I do often use a felt wad too if I plan on shooting more than a cylinder or two. Use to use Crisco but its real messy, coats the drivers side mirror pretty well with blackened crisco which is a beast to get off in the field :td:
 
Due to a 'slight' mistake on the order form, my gun club's beer mats arrived by container truck - seems we'd ordered 100,000, rather than 10,000. Sooooooooooo, here we are, a few years later, still using them for making VERY fine wads for all kinds of BP shooting, rifle and pistol. I actually had to resharpen my .45cal wadcutter at least four times last time I banged out a couple of thousand wads for my .44cal revolvers and I still have a stack of beer mats from floor to the underneath of my loading/casting bench. Mrs tac just reminded me that there is another box of five thousand under the stairs.... I used to soak them in some kind of cooking fat, until I realised where the fish and chip smell was coming from whenever I was shooting. Not soaking them doesn't seem to have made the slightest difference - not that I'd notice anyway.
 
In my Remington Navy I'm not sure about the weight, but what has worked forever is a .38 special case for a measure, for loading the slug, or conical bullet, and a .357 Mag case as a measure for round ball. I use felt wads under the ball, and Swiss 2f. No grease or fillers, as that would be kind of a hassle when out in the wilds. In fact, when I carry it afield and afar when hunting big game, I carry paper cartridges for it. Not combustuble, but just a paper cylinder, tear open, pour in powder, then the ball and wad is in the end of the paper. The pistol is really accurate, and the ".36" has plenty of power. It will dispatch a deer, or even bigger game if you know where to place the bullet. On the other hand, that small ball really does not damage much meat on small game.
 
Rat, fun fact here concerning your 36.

Decades ago an outfit discovered that a man and a deer take about the same to kill concerning handguns. This "company" used to use goats or deer to wound and patch up for drill.

The same outfit used different handguns to dispatch the same goats and deer to determine effectiveness at killing.

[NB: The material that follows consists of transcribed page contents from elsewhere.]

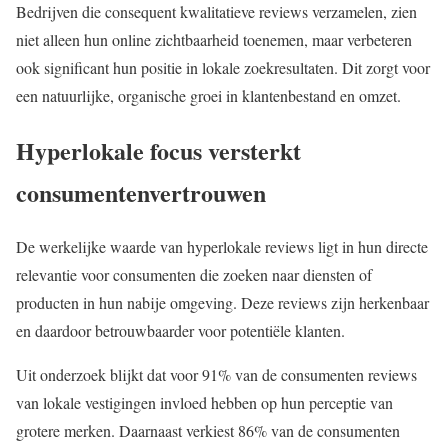
Bedrijven die consequent kwalitatieve reviews verzamelen, zien
niet alleen hun online zichtbaarheid toenemen, maar verbeteren
ook significant hun positie in lokale zoekresultaten. Dit zorgt voor
een natuurlijke, organische groei in klantenbestand en omzet.
Hyperlokale focus versterkt
consumentenvertrouwen
De werkelijke waarde van hyperlokale reviews ligt in hun directe
relevantie voor consumenten die zoeken naar diensten of
producten in hun nabije omgeving. Deze reviews zijn herkenbaar
en daardoor betrouwbaarder voor potentiële klanten.
Uit onderzoek blijkt dat voor 91% van de consumenten reviews
van lokale vestigingen invloed hebben op hun perceptie van
grotere merken. Daarnaast verkiest 86% van de consumenten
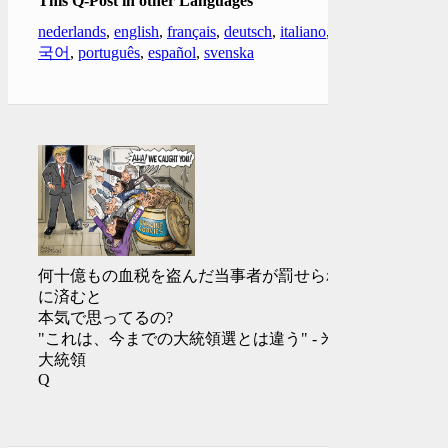
This Q-Post in other Languages
nederlands
,
english
,
français
,
deutsch
,
italiano
,
한
국어
,
português
,
español
,
svenska
何十億もの血税を盗んだ当事者が罰せられず
に済むと
本気で思ってるの?
"これは、今までの大統領選とは違う" - 米国
大統領
Q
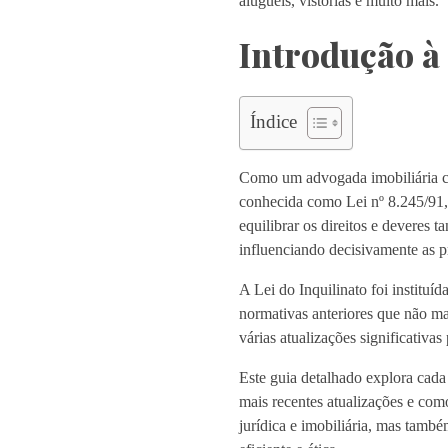
aluguéis, vistorias e muito mais.
Introdução à 
Índice
Como um advogada imobiliária co
conhecida como Lei nº 8.245/91, é
equilibrar os direitos e deveres 
influenciando decisivamente as pr
A Lei do Inquilinato foi instituí
normativas anteriores que não ma
várias atualizações significativas
Este guia detalhado explora cada 
mais recentes atualizações e como
jurídica e imobiliária, mas també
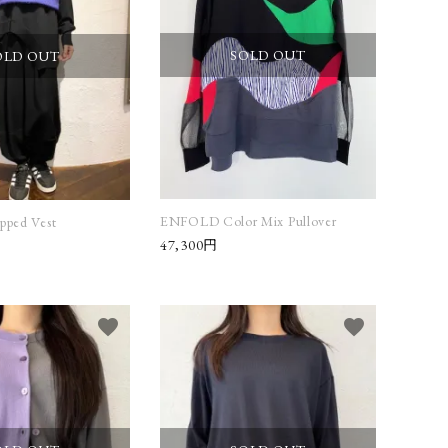
SOLD OUT
OLD OUT
ENFOLD Color Mix Pullover
ped Vest
47,300円
favorite
favorite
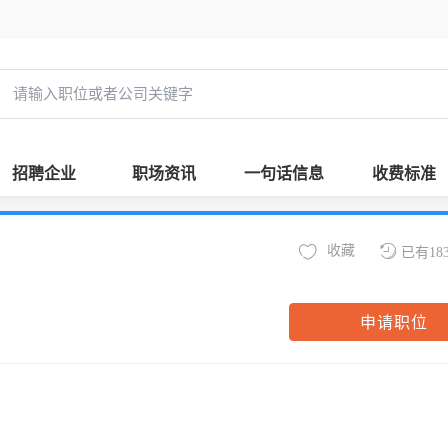
招聘企业
职场资讯
一句话信息
收费标准
收藏
已有18
申请职位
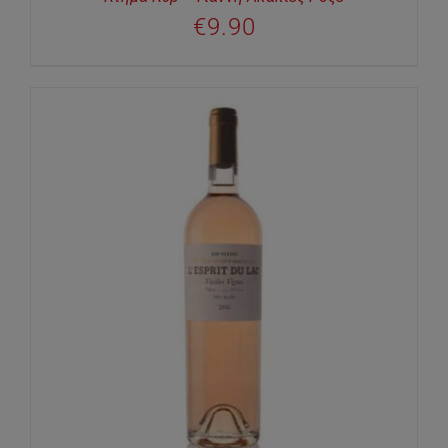
€
9.90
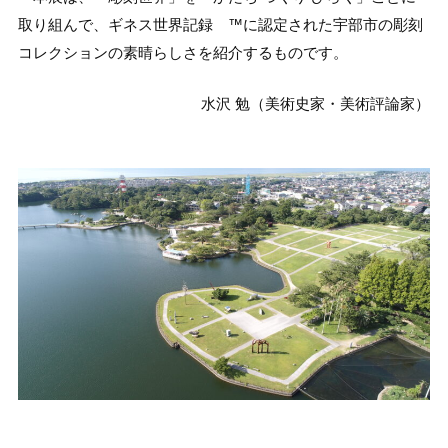
取り組んで、ギネス世界記録 ™️に認定された宇部市の彫刻
コレクションの素晴らしさを紹介するものです。
水沢 勉（美術史家・美術評論家）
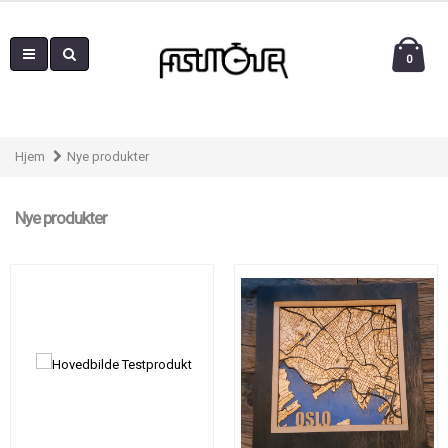
0
Hjem
Nye produkter
Nye produkter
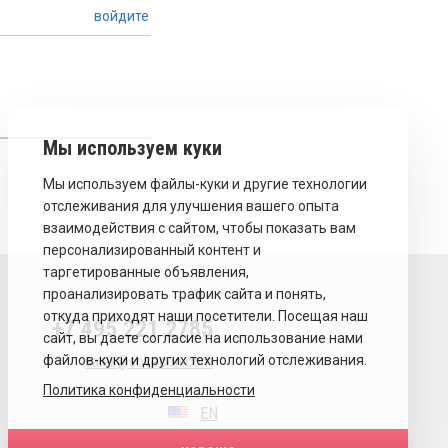
войдите
+7 495 221 2785
sales@sovecon.com
Политика конфиденциальности
EN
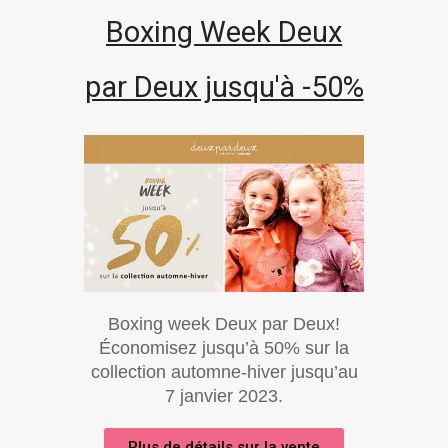
Boxing Week Deux
par Deux jusqu'à -50%
Boxing week Deux par Deux!
Économisez jusqu’à 50% sur la
collection automne-hiver jusqu’au
7 janvier 2023.
Plus de détails sur la vente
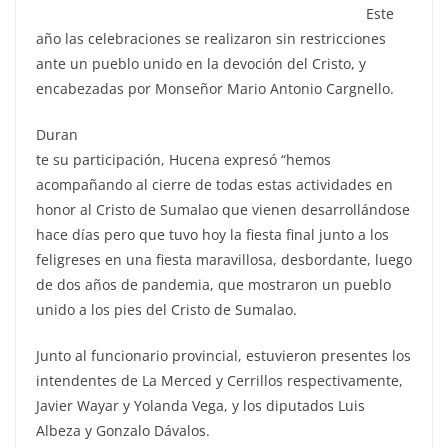
Este
año las celebraciones se realizaron sin restricciones
ante un pueblo unido en la devoción del Cristo, y
encabezadas por Monseñor Mario Antonio Cargnello.
Duran
te su participación, Hucena expresó “hemos
acompañando al cierre de todas estas actividades en
honor al Cristo de Sumalao que vienen desarrollándose
hace días pero que tuvo hoy la fiesta final junto a los
feligreses en una fiesta maravillosa, desbordante, luego
de dos años de pandemia, que mostraron un pueblo
unido a los pies del Cristo de Sumalao.
Junto al funcionario provincial, estuvieron presentes los
intendentes de La Merced y Cerrillos respectivamente,
Javier Wayar y Yolanda Vega, y los diputados Luis
Albeza y Gonzalo Dávalos.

So figuring how many men got killed in the civil unease, then the leap to dispatching deer with the good old 36 cal revolver used in proper effective range.
 
My understanding is that the .36 cap and ball revolvers, being either Remington or Colt, were equal to a modern .38Spl, in effectiveness. Energy tables, or foot pounds of energy won't bear this out, but in actual effectiveness, or effect they are pretty equal. That makes sense to me. Kind of like there are lots of modern rifle cartridges that won't drop a buffalo, but have much more "power" than a 45-70, but a .45-70 drops buffalo very well. Maybe it was that same outfit...not sure where I read it. Anyhow, don't want anyone shooting me with a .36!!!